= Page extract =
===

We have not established lines of credit or financing other than the above mentioned notes payable and our existing debt. There can be no assurance that we will be able to obtain additional financing on reasonable terms in the future, if at all, should the need arise.

 

On September 29, 2008, our Board of Directors authorized us to repurchase up to $5,000,000 worth of our common stock in the open market. During the nine months ended June 30, 2012 and 2011, 76,865 shares and 49,340 shares, respectively, were purchased under this program.

 

31
 

 

We believe that the adult entertainment industry standard of treating entertainers as independent contractors provides us with safe harbor protection to preclude payroll tax assessment for prior years. We have prepared plans that we believe will protect our profitability in the event that sexually oriented business industry is required in all states to convert dancers who are now independent contractors into employees.

 

The sexually oriented business industry is highly competitive with respect to price, service and location, as well as the professionalism of the entertainment. Although management believes that we are well-positioned to compete successfully in the future, there can be no assurance that we will be able to maintain our high level of name recognition and prestige within the marketplace.

 

IMPACT OF INFLATION

 

We have not experienced a material overall impact from inflation in our operations during the past several years. To the extent permitted by competition, we have managed to recover increased costs through price increases and may continue to do so. However, there can be no assurance that we will be able to do so in the future.

 

SEASONALITY

 

Our nightclub operations are affected by seasonal factors. Historically, we have experienced reduced revenues from April through September with the strongest operating results occurring during October through March. Our experience to date indicates that there does not appear to be a seasonal fluctuation in our Internet activities.

 

GROWTH STRATEGY

 

We believe that our nightclub operations can continue to grow organically and through careful entry into markets and demographic segments with high growth potential. Our growth strategy is: (a) to open new clubs after careful market research, (b) to acquire existing clubs in locations that are consistent with our growth and income targets and which appear receptive to the upscale club formula we have developed, as is the case with the acquisitions of the clubs in Austin, Dallas and Fort Worth, Texas, Miami Gardens, Florida, Philadelphia, Pennsylvania and Indianapolis, Indiana, (c) to form joint ventures or partnerships to reduce start-up and operating costs, with us contributing equity in the form of our brand name and management expertise, (d) to develop new club concepts that are consistent with our management and marketing skills, (e) to acquire real estate in connection with club operations, although some clubs may be in leased premises, and/or (f) to enter into licensing agreements in strategic locations.

 

We continue to evaluate opportunities to acquire new nightclubs and anticipate acquiring new locations that fit our business model as we have done in the past.

 

We also expect to continue to grow our Internet profit centers. We plan to focus on high-margin Internet activities that leverage our marketing skills while requiring a low level of start-up cost and ongoing operating costs and refine and tune our Internet sites for better positioning in organic search rankings amongst the major search providers.  We will restructure affiliate programs to provide higher incentives to our current affiliates to better promote our Internet sites, while actively seeking new affiliates to send traffic to our Internet sites.

===

[Items listed in a dataset]
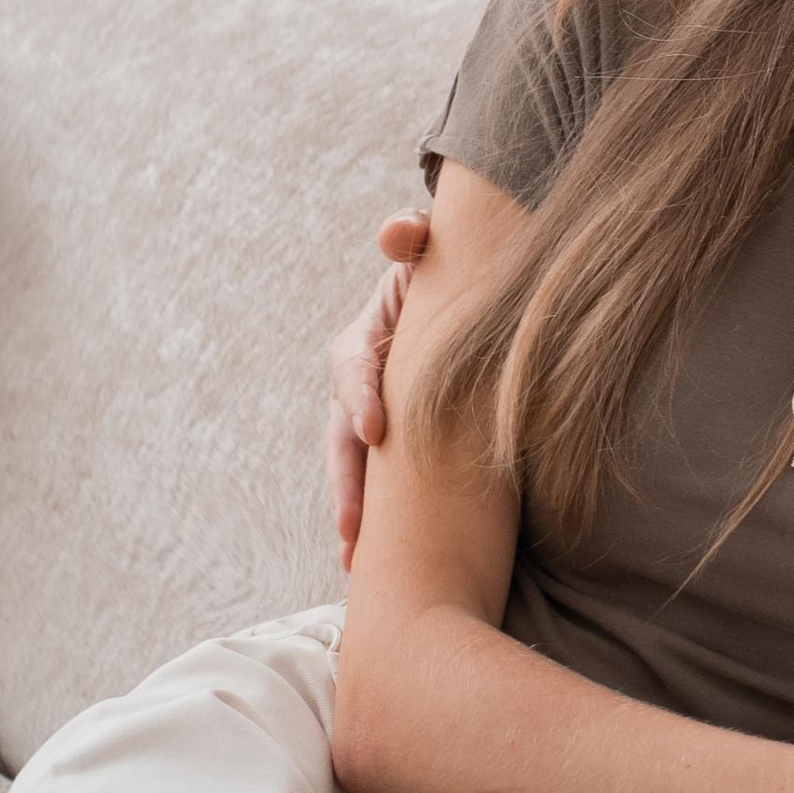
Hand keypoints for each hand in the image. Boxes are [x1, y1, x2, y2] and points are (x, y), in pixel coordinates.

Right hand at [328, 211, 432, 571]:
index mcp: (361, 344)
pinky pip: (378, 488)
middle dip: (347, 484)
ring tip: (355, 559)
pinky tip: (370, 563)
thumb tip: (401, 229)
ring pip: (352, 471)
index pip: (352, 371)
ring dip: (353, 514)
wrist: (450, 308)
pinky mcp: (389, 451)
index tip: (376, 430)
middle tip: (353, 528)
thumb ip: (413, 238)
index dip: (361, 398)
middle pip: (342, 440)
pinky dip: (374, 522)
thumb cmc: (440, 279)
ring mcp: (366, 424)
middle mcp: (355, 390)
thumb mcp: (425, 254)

===

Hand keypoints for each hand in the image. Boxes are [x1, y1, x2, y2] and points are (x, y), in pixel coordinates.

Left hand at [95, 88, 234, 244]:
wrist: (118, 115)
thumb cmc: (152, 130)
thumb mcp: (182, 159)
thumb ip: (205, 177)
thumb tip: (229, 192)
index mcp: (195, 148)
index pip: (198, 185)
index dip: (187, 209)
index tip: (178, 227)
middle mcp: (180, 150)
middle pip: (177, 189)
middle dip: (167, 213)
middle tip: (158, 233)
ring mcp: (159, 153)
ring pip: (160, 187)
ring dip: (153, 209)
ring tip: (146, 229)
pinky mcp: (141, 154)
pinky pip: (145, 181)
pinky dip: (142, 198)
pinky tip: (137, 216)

===

= Work instruction 1 =
Answer these questions using the filing excerpt.
(a) On what date did the Board of Directors authorize the stock repurchase program?
(b) During which months have the nightclub operations historically had reduced revenues?
(c) Which Texas cities are named as locations of club acquisitions?
= Work instruction 2 =
Rewrite the filing excerpt from "The sexually oriented" up to and including "in the future.", replacing "name recognition" with "brand recognition".

= Task solution 1 =
(a) September 29, 2008.
(b) April through September.
(c) Austin, Dallas and Fort Worth.

= Task solution 2 =
The sexually oriented business industry is highly competitive with respect to price, service and location, as well as the professionalism of the entertainment. Although management believes that we are well-positioned to compete successfully in the future, there can be no assurance that we will be able to maintain our high level of brand recognition and prestige within the marketplace.

 

IMPACT OF INFLATION

 

We have not experienced a material overall impact from inflation in our operations during the past several years. To the extent permitted by competition, we have managed to recover increased costs through price increases and may continue to do so. However, there can be no assurance that we will be able to do so in the future.